At the Oct. 7 East Hampton Board of Education meeting, approval was given for the nine-day trip to Italy for seniors who are studying the language with teacher Christine Swickard. Photos by Aaron Boyd
- Christine Swickard will be taking her two East Hampton High School Italian classes abroad in Italy this coming April recess. The trip will enable students learning the Italian language, culture and history to experience their studies firsthand.
"Academically speaking, I think it will be tremendous," Swickard asserted. "Tremendous."
Swickard has been teaching language courses in East Hampton for 16 years, and while she has taken students abroad in the past, this will be the first time that a trip is designed around a language course. The Italian classes will concentrate on conversation, culture and civilization, according to Swickard, before applying their learning in the land they've been studying. "I want them to have a grasp of everything Italian," Swickard explained.
The nine-day tour will take 45 seniors, with six tenured faculty as chaperones, through Italy from top to bottom, beginning in Milan, then to Florence, Siena, Venice, Rome, Assisi, Pompeii and Capri. The trip will focus on seeing and experiencing everything the students learned throughout the year. "I want them to be renaissance students," Swickard explained, planning a diverse itinerary that will include architecture, art, sculpture, literature and science.

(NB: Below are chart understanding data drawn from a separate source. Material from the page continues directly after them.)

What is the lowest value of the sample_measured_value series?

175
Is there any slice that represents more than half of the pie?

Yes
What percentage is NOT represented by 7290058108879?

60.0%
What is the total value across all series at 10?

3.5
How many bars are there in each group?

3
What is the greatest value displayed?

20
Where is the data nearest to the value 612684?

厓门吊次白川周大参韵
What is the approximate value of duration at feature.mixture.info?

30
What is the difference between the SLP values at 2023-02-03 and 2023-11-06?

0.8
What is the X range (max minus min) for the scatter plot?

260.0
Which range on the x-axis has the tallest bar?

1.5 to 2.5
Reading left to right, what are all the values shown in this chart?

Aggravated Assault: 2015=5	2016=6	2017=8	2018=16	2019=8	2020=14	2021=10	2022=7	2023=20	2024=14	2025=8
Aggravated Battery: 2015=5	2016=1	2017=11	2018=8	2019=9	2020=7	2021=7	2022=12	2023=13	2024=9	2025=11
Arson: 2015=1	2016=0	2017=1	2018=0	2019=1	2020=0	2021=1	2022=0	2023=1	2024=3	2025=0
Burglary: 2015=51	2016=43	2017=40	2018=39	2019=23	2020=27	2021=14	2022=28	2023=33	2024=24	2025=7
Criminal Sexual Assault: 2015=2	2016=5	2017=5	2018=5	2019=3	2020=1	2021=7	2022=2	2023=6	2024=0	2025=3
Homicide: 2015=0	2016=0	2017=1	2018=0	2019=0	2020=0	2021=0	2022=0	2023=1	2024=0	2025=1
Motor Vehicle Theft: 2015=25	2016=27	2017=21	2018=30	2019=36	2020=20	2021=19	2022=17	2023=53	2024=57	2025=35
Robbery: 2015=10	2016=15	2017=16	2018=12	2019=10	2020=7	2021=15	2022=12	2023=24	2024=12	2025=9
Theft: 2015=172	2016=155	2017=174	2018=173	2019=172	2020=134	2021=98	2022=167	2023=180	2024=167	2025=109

Teacher Christine Swickard (r) outlined the students itinerary and the educational
aspects of the Italy trip.
Swickard believes that Italy will be a particularly beneficial trip for the students, as they will be familiar with much of the popular historic landmarks they will be seeing. From da Vinci's Last Supper
in Milan, to the Uffizi and Academia in Florence, to the authentic small village feeling of Siena, the students will be able to see the history they've heard about throughout their lives, reinforced by a year of studying Italian language and culture.
For a professor to take students abroad they must be taking a course that relates to the trip and there has to be an academic component. Only students enrolled in Swickard's two Italian courses will be allowed to go and they will be required to maintain a record of each place they visit and the cultural experiences they encounter there.
Some students won't be able to make the trip, although most of the children who cannot go have prior sports obligations, according to Swickard. "We have private donations that have already covered two students who couldn't pay," Swickard explained, assuring that no students would be left behind for financial reasons. The students will also be holding five or six fundraisers before the trip to help supplement costs. Those students who do not go will complete the same project as their fellow classmates, following their journey virtually online.
Swickard contends that traveling and understanding different cultures will be essential for East Hampton students' development in an interconnected world. "We have to make students citizens of the world," she explained.
The East Hampton Board of Education approved the trip at their Oct. 7 session. "Not all public schools allow this," Swickard asserted, citing safety concerns and tightened controls since Sept. 11, 2001, "I'm grateful to have the board's support."